Featured Stories

Saving for retirement? Better get a move on


Reduced workplace pensions put pressure on workers to find other ways to save

AARP has always promoted financial security for seniors. But a recent AARP-sponsored workshop hammered in the message that Oregonians who don’t save for retirement may be forced to work when they’re elderly.

Currently, 10 percent of Americans age 75 and older still work, and most of them work to make ends meet, said Matt Swanson, political organizer and member of Service Employees International Union Oregon State Council.

At the well-attended event in Southeast Portland at SEIU headquarters, Swanson directed many of his comments to those younger members of the audience, warning them that if they didn’t start planning for retirement, they likely will be unable to pay their monthly expenses when they reach their senior years.

But considering the demise of pensions and living-wage jobs and the problem of student debt, younger workers are facing difficult choices.

by: FILE PHOTO - Margaret Doherty, workshop speaker.

“The people who are not saving right now are part-time and low-income workers and young people,” Swanson said.

It’s hard to save when someone is employed in a low-wage job, as Swanson demonstrated by an exercise in make-believe with audience volunteers, each of whom was given employment, such as a nurse or a housekeeper, and a set amount of play money to cover monthly housing, food, transportation and other necessities. At the end of the exercise, the ones representing workers making $50,000 or less ended up with little or no extra money for saving.

“One of the top five issues facing Oregonians is saving for retirement,” said State Rep. Margaret Doherty (D-Tigard), who participated in the event’s panel discussion.

A former school teacher, Doherty said personal finance used to be taught in the public schools, a class that she recommended be revived.

Doherty supported legislation creating a task force to look into a state-administered retirement savings plan, similar to Oregon’s existing college savings plan. “With this legislation, financial institutions were not real happy with us because they thought we were taking money away from them,” Doherty recalled. “But I said to them, ‘Are you going to help people save $30 a month?’”

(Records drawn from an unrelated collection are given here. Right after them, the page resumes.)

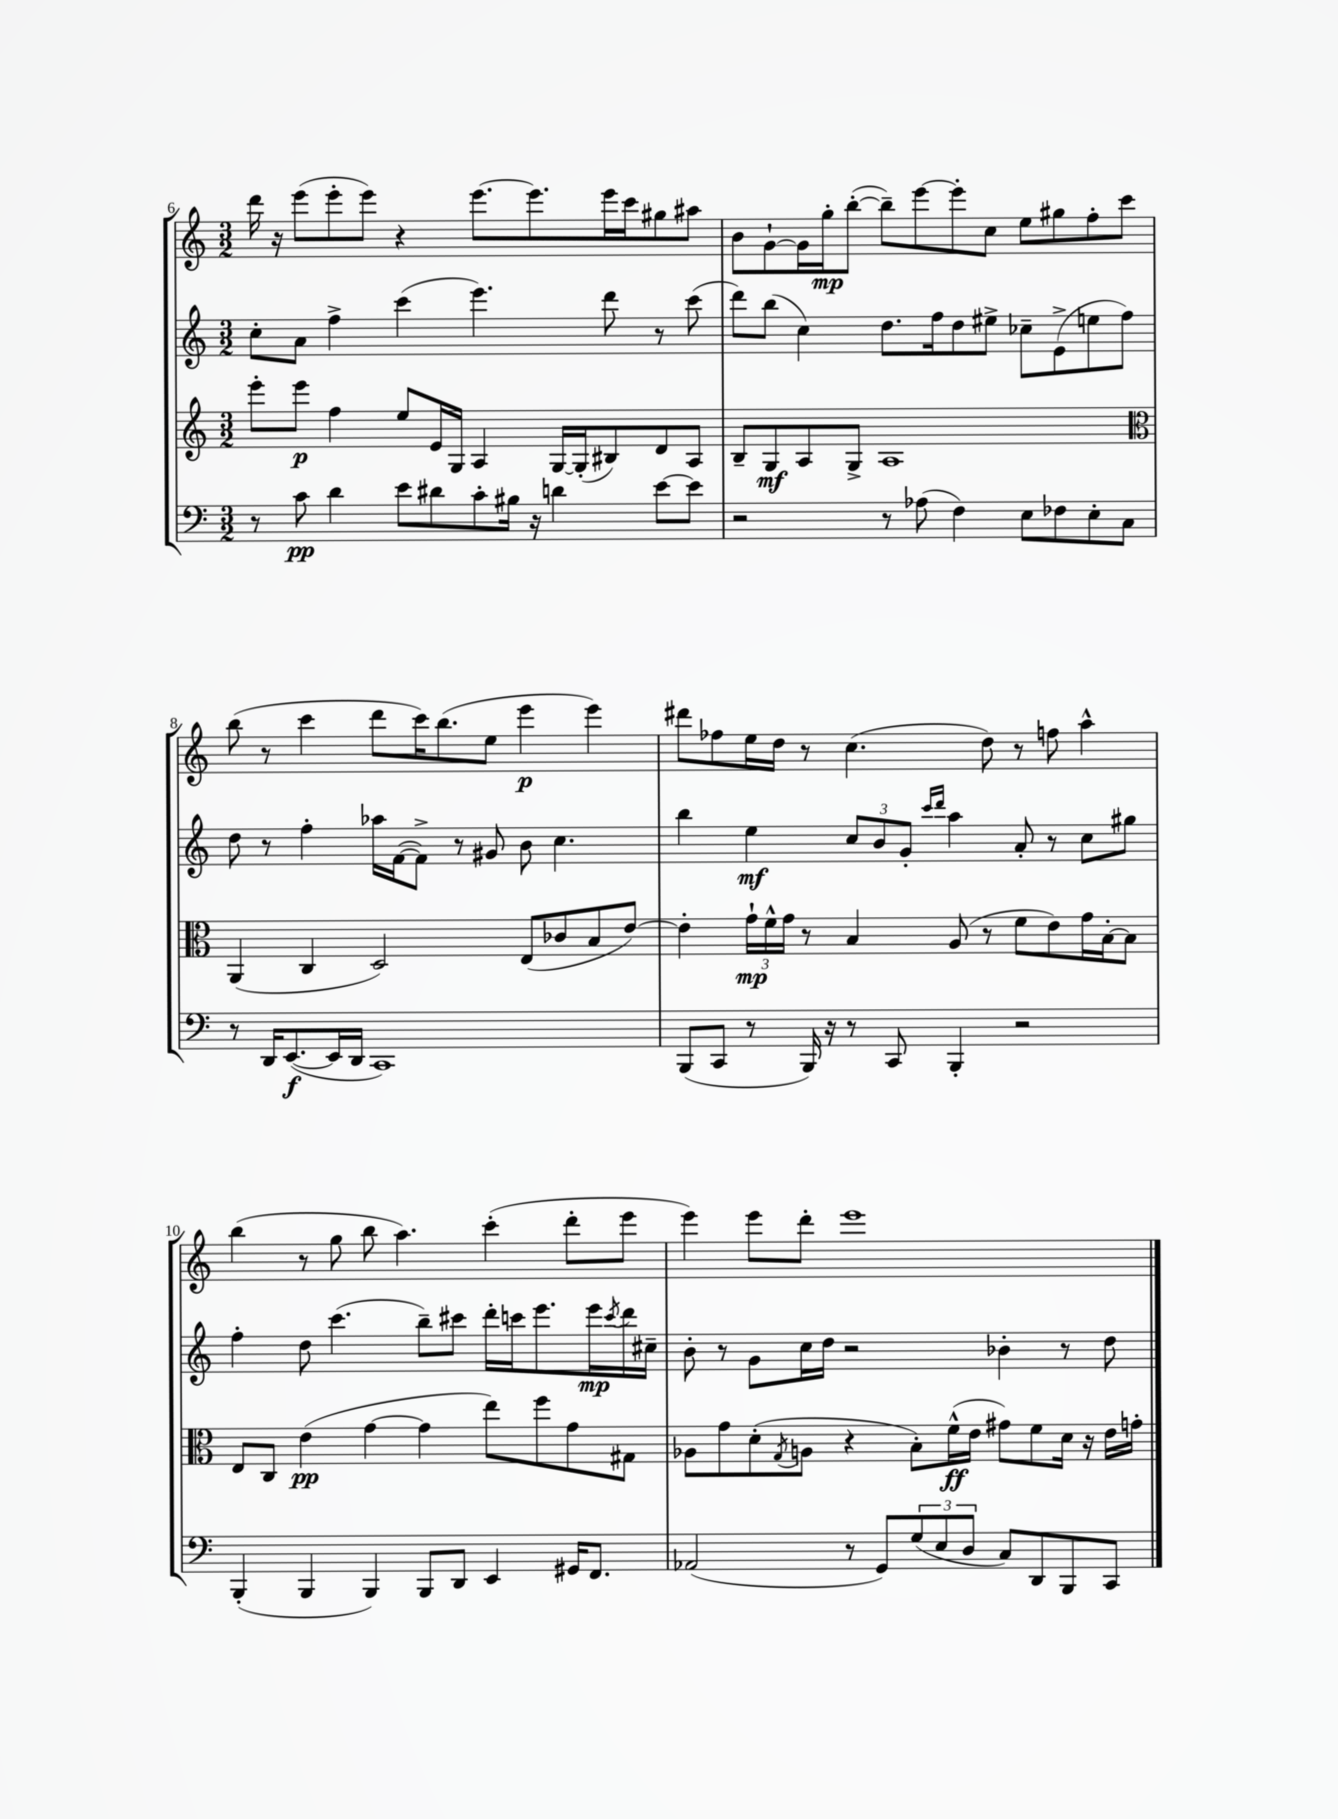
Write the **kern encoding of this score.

**kern	**dynam	**kern	**dynam	**kern	**dynam	**kern	**dynam
*part4	*part4	*part3	*part3	*part2	*part2	*part1	*part1
*staff4	*staff4	*staff3	*staff3	*staff2	*staff2	*staff1	*staff1
*clefF4	*	*clefG2	*	*clefG2	*	*clefG2	*
*k[]	*	*k[]	*	*k[]	*	*k[]	*
*M3/2	*	*M3/2	*	*M3/2	*	*M3/2	*
=6	=6	=6	=6	=6	=6	=6	=6
8r	.	8eee'\L	.	8cc'\L	.	16ddd\	.
.	.	.	.	.	.	16r	.
8c\	pp	8eee\J	p	8a\J	.	(8eee\L	.
4d\	.	4ff\	.	4ff^\	.	8eee'\	.
.	.	.	.	.	.	8eee\J)	.
8e\L	.	8ee/L	.	(4ccc\	.	4r	.
8d#X\	.	16e/L	.	.	.	.	.
.	.	16G/JJ	.	.	.	.	.
8c'\	.	4A/	.	4.eee\)	.	[8.eee\L	.
16B#X\Jk	.	.	.	.	.	.	.
16r	.	.	.	.	.	8.eee\]	.
4dn\	.	[16G/LL	.	.	.	.	.
.	.	(16G'/J]	.	.	.	.	.
.	.	8B#X/)	.	8ddd\	.	16eee\L	.
.	.	.	.	.	.	16ccc\J	.
[8e\L	.	8d/	.	8r	.	8gg#X\	.
8e\J]	.	8A/J	.	(8ccc\	.	8aa#X\J	.
=7	=7	=7	=7	=7	=7	=7	=7
2r	.	8B~/L	.	8ddd\L)	.	8b\L	.
.	.	8G/	mf	(8bb\J	.	[8g`\	.
.	.	8A/	.	4cc\)	.	16g\L]	.
.	.	.	.	.	.	16gg'\J	mp
.	.	8G^/J	.	.	.	([8bb'\J	.
8r	.	1A	.	8.dd\L	.	8bb~\L])	.
(8A-X\	.	.	.	.	.	[8eee\	.
.	.	.	.	16ff\k	.	.	.
4F\)	.	.	.	8dd\	.	8eee'\]	.
.	.	.	.	8ee#X^\J	.	8cc\J	.
8E\L	.	.	.	8cc-X~\L	.	8ee\L	.
8F-X\	.	.	.	(8e^\	.	8gg#X\	.
8E'\	.	.	.	8een\	.	8ff'\	.
8C\J	.	.	.	8ff\J)	.	8ccc\J	.
!!LO:LB:g=z
=8	=8	=8	=8	=8	=8	=8	=8
*	*	*clefC3	*	*	*	*	*
8r	.	(4AA/	.	8dd\	.	(8bb\	.
16DD/KL	.	.	.	8r	.	8r	.
([8.EE/	f	.	.	.	.	.	.
.	.	4C/	.	4ff'\	.	4ccc\	.
16EE/L]	.	.	.	.	.	.	.
16DD/JJ	.	.	.	.	.	.	.
1CC)	.	2D/)	.	16aa-X\LL	.	8ddd\L	.
.	.	.	.	([16f\J	.	.	.
.	.	.	.	8f^\J])	.	16ccc\K)	.
.	.	.	.	.	.	(8.bb\	.
.	.	.	.	8r	.	.	.
.	.	.	.	8g#X/	.	8ee\J	.
.	.	(8E/L	.	8b\	.	4eee\	p
.	.	8c-X/	.	4.cc\	.	.	.
.	.	8B/	.	.	.	4eee\)	.
.	.	[8e/J)	.	.	.	.	.
=9	=9	=9	=9	=9	=9	=9	=9
(8BBB/L	.	4e'\]	.	4bb\	.	8ddd#X\L	.
8CC/J	.	.	.	.	.	8ff-X\	.
8r	.	24g`\LL	mp	4ee\	mf	16ee\L	.
.	.	24f^^\	.	.	.	.	.
.	.	.	.	.	.	16dd\JJ	.
.	.	24g\JJ	.	.	.	.	.
16BBB/)	.	8r	.	.	.	8r	.
16r	.	.	.	.	.	.	.
8r	.	4B/	.	12cc/L	.	(4.cc\	.
.	.	.	.	12b/	.	.	.
8CC/	.	.	.	.	.	.	.
.	.	.	.	12g'/J	.	.	.
.	.	.	.	16qqccc/LL	.	.	.
.	.	.	.	16qqddd/JJ	.	.	.
4BBB'/	.	(8A/	.	4aa\	.	.	.
.	.	8r	.	.	.	8dd\)	.
2r	.	8f\L	.	8a'/	.	8r	.
.	.	8e\)	.	8r	.	8ffn\	.
.	.	16g\L	.	8cc\L	.	4aa^^\	.
.	.	[16B'\J	.	.	.	.	.
.	.	8B\J]	.	8gg#X\J	.	.	.
!!LO:LB:g=z
=10	=10	=10	=10	=10	=10	=10	=10
(4BBB'/	.	8E/L	.	4ff'\	.	(4bb\	.
.	.	8C/J	.	.	.	.	.
4BBB/	.	(4e\	pp	8dd\	.	8r	.
.	.	.	.	(4.ccc\	.	8gg\	.
4BBB/)	.	[4g\	.	.	.	8bb\	.
.	.	.	.	.	.	4.aa\)	.
8BBB/L	.	4g\]	.	8bb~\L)	.	.	.
8DD/J	.	.	.	8ccc#X\J	.	.	.
4EE/	.	8ee\L)	.	16ddd'\LL	.	(4ccc'\	.
.	.	.	.	16cccn\J	.	.	.
.	.	8ff\	.	8.eee\	.	.	.
16GG#X/KL	.	8g\	.	.	.	8ddd'\L	.
8.FF/J	.	.	.	16eee\L	mp	.	.
.	.	.	.	8qccc/	.	.	.
.	.	8G#X\J	.	16ddd\	.	8eee\J	.
.	.	.	.	16cc#X~\JJ	.	.	.
=11	=11	=11	=11	=11	=11	=11	=11
(2AA-X/	.	8A-X\L	.	8b'\	.	4eee\)	.
.	.	8g\	.	8r	.	.	.
.	.	(8d'\	.	8g\L	.	8eee\L	.
.	.	8qG/	.	.	.	.	.
.	.	8An\J	.	16cc\L	.	8ddd'\J	.
.	.	.	.	16dd\JJ	.	.	.
8r	.	4r	.	2r	.	1eee	.
8GG/L)	.	.	.	.	.	.	.
(12G/	.	8B'\L)	.	.	.	.	.
12E/	.	.	.	.	.	.	.
.	.	(16f^^\L	ff	.	.	.	.
12D/J	.	.	.	.	.	.	.
.	.	16e\JJ	.	.	.	.	.
8C/L)	.	8g#X\L)	.	4b-X'\	.	.	.
8DD/	.	8f\	.	.	.	.	.
8BBB/	.	16d\Jk	.	8r	.	.	.
.	.	16r	.	.	.	.	.
8CC/J	.	16e\LL	.	8dd\	.	.	.
.	.	16gn'\JJ	.	.	.	.	.
==	==	==	==	==	==	==	==
*-	*-	*-	*-	*-	*-	*-	*-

Of course, Social Security benefits alleviate much of retirees’ financial stress — but not all. And, for 25 percent of the nation’s seniors, Social Security currently represents 90 percent or more of their income, according to panel member Bonnie Yates, a licensed CPA and AARP Oregon volunteer.

While a show of hands in the audience to Yates’ question “How many believe that Social Security will be there for you when you retire?” showed several doubters, Yates assured them that Social Security likely will survive, though it might change somewhat.

“Social Security is not in such horrible shape that it’s going bankrupt tomorrow,” Yates said.

But by the time younger workers retire, their official retirement age to receive full Social Security benefits might be nudged up to 68, or even to age 70, Yates said.

So, relying exclusively on Social Security for retirement income is not a viable option, said panel member John Alexander, a financial adviser with MEMBERS Financial Services.

“You can not live just on Social Security anymore,” Alexander said. “I have a number of clients who tried it.”

So what’s the savings solution for younger workers? If your employer offers a 401(k), put in at least what your company will match. Track expenses and budget. And whenever possible, put the brakes on spending, pinch those pennies and sock that money away, the panel members advised.